Speaking the Truth in Love

A law was passed in New York state this week, legalizing abortion into the third trimester.  (I encourage you, if you haven’t heard of this, or if you’ve only seen the social media reaction, to read this article from CBS News.  It gives a concise description of what has changed in the NY law, as well as thoughts and opinions from people who support, as well as those who oppose, the legislation.)

The reaction on my social media feeds has been what I would expect: shock, disgust, and calls for a return to godly morals and lifestyle.

I wrote a post yesterday in response to those reactions and it quickly became the most widely shared and read of any of the words I’ve ever written.  The vast majority of the comments I received were positive, but there were a few comments that led me to feel the need to clarify my position.

I am not a proponent of abortion.  I believe unborn babies are in fact, babies.  I don’t believe the location of an infant (whether inside the womb or outside) changes his or her inherent value.  I believe God is the author of life, and the only One who should decide when a life ends.

Supplied information –
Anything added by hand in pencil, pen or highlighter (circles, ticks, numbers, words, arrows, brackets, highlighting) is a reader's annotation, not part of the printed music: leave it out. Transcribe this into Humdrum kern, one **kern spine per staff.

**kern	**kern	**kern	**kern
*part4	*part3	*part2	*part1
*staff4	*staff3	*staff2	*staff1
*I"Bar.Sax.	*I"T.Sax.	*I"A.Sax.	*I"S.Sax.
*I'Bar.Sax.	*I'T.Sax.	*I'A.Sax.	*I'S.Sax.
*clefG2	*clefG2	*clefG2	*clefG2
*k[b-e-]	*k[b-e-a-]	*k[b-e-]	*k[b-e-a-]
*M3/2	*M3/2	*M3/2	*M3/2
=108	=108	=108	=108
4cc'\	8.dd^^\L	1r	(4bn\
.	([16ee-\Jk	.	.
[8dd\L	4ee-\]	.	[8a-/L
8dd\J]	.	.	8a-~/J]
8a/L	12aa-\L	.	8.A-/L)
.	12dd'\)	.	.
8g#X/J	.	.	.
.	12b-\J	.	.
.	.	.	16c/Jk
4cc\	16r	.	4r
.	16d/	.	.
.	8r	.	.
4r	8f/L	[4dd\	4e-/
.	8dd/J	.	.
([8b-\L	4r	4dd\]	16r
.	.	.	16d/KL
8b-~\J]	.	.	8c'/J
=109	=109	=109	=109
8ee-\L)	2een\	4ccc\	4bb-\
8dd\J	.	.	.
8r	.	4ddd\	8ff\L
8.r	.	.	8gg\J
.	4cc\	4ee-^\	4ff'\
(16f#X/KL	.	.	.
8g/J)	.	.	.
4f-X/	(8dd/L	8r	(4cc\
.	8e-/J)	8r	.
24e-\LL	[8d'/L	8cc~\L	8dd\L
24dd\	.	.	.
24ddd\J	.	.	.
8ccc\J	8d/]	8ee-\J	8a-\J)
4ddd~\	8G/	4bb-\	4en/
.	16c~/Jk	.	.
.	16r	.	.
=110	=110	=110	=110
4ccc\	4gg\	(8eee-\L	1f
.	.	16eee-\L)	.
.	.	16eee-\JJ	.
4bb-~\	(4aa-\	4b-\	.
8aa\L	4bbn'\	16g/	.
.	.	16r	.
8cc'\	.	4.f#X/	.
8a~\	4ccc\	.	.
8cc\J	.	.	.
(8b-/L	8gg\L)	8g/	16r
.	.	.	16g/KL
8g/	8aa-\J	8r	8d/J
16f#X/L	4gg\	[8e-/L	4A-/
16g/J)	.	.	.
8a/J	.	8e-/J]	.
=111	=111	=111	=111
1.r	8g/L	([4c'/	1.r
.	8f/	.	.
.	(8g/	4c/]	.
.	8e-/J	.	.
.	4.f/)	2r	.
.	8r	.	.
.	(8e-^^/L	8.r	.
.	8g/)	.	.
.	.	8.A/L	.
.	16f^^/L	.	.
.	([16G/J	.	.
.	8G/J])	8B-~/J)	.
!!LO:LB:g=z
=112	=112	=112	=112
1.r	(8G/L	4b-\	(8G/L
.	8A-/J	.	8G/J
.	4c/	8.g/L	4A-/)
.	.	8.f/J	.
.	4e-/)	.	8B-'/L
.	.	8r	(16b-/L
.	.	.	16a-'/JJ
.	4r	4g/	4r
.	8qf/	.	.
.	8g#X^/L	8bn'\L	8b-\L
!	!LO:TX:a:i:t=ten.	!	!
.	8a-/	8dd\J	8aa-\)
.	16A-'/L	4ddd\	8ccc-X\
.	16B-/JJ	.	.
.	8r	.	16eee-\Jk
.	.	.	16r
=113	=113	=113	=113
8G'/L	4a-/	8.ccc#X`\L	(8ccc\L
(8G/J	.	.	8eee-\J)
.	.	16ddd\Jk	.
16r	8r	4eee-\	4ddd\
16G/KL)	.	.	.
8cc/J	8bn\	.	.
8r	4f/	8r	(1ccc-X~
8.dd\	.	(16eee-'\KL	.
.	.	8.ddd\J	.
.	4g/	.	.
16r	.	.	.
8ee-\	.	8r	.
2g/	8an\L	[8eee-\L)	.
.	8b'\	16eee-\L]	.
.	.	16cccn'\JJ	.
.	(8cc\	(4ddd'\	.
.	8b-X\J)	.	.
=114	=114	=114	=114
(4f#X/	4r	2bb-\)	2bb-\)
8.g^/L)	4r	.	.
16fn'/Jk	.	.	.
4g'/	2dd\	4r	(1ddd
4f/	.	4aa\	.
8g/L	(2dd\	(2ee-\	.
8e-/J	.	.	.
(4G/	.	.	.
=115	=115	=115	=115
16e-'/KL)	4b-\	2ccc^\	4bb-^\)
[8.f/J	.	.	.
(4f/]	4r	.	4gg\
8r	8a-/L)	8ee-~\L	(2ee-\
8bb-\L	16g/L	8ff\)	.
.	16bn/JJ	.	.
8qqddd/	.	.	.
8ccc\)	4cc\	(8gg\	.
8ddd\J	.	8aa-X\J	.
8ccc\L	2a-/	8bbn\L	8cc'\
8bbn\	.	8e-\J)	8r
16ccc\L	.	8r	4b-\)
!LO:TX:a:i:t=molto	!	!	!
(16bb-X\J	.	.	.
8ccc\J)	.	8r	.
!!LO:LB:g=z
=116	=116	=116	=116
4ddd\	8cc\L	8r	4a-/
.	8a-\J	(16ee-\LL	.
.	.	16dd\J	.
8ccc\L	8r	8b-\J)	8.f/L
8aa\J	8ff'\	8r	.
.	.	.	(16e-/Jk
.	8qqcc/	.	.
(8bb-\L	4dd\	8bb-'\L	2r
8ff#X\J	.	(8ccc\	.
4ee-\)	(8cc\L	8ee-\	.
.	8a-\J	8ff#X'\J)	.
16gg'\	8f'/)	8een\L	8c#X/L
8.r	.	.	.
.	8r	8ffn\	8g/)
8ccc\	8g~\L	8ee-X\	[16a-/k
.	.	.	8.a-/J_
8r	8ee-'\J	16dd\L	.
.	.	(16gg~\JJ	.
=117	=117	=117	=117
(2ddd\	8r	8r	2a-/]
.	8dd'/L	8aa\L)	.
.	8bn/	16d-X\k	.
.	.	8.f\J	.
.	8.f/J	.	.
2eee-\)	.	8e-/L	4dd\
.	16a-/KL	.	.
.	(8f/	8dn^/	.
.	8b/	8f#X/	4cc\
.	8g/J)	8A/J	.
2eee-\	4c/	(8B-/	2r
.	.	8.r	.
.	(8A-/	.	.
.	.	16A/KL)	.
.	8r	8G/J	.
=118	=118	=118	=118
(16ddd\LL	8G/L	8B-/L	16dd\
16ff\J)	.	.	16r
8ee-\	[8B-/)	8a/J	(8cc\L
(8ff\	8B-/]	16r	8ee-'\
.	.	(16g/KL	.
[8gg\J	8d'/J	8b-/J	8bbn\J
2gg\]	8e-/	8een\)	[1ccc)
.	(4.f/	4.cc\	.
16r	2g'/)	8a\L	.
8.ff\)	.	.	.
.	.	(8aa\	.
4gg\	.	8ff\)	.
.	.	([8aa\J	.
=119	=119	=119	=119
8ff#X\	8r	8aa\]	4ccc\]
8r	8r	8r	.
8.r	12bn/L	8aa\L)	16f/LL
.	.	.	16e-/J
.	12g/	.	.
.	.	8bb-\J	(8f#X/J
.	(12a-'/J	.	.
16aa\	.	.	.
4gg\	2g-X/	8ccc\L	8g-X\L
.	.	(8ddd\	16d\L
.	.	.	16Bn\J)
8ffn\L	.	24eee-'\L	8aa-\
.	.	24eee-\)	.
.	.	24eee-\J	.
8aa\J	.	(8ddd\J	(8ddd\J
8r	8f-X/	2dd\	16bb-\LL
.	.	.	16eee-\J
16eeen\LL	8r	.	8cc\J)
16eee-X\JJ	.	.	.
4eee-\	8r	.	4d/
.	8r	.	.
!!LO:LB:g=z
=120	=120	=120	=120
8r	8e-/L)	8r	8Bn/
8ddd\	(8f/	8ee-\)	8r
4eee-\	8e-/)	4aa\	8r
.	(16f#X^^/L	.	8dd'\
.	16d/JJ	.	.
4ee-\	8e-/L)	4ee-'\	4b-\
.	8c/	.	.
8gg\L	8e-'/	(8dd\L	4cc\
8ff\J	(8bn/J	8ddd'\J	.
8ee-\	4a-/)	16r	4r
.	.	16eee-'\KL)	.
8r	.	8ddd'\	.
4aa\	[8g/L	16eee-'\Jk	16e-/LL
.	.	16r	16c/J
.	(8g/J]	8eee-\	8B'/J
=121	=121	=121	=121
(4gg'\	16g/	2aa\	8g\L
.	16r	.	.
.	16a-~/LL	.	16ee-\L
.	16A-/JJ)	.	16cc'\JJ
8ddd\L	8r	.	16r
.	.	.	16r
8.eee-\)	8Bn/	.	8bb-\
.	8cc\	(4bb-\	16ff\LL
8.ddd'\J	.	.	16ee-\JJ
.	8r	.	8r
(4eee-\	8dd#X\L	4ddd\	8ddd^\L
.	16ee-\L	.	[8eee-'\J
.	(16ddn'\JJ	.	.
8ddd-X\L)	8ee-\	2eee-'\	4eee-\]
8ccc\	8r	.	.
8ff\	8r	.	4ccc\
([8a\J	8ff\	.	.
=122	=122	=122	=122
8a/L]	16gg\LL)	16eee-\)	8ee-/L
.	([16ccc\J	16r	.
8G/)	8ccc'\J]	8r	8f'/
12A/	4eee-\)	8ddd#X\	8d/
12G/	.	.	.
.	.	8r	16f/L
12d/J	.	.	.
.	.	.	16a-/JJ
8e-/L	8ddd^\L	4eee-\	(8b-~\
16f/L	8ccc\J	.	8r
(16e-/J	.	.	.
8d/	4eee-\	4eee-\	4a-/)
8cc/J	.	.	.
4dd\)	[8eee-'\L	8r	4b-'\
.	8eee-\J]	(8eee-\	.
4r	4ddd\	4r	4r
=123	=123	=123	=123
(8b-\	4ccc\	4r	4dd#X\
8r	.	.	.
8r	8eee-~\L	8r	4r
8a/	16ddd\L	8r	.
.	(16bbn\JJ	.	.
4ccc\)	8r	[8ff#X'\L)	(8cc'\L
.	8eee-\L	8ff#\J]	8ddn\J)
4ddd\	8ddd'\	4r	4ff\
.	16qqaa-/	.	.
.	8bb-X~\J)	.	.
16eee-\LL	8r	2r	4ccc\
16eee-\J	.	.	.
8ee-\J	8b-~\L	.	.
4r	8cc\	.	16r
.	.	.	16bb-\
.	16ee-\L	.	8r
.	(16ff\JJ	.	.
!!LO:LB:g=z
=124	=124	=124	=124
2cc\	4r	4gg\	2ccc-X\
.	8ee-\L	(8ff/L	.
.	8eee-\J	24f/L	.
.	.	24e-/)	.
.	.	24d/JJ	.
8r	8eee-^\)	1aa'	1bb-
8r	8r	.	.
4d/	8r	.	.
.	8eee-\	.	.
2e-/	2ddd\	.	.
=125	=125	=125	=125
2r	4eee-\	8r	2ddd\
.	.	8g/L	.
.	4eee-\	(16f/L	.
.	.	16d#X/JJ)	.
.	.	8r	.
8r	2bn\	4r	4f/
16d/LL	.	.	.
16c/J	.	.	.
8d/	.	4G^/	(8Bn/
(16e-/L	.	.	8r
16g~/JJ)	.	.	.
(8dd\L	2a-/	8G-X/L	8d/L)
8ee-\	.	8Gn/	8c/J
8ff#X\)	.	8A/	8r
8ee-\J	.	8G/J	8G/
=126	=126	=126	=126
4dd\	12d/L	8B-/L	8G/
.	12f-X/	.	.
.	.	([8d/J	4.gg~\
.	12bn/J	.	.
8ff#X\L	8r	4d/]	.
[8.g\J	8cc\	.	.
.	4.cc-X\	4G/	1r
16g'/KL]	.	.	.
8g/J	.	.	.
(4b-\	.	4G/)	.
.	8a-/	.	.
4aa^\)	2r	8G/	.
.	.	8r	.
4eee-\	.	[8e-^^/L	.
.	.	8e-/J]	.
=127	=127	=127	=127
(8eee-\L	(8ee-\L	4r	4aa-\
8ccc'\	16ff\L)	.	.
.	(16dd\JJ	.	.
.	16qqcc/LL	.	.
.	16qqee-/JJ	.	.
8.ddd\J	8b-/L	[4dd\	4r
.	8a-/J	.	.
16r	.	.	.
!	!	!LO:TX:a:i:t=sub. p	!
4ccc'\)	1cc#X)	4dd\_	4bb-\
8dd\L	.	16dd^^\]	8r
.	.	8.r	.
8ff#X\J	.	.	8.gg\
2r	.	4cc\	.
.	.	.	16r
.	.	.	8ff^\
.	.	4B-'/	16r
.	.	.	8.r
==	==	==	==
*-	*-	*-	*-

Problem statement – In the post about the New York abortion law, which news outlet's article does the writer recommend reading? The rows have no connection to the post.

The answer – CBS News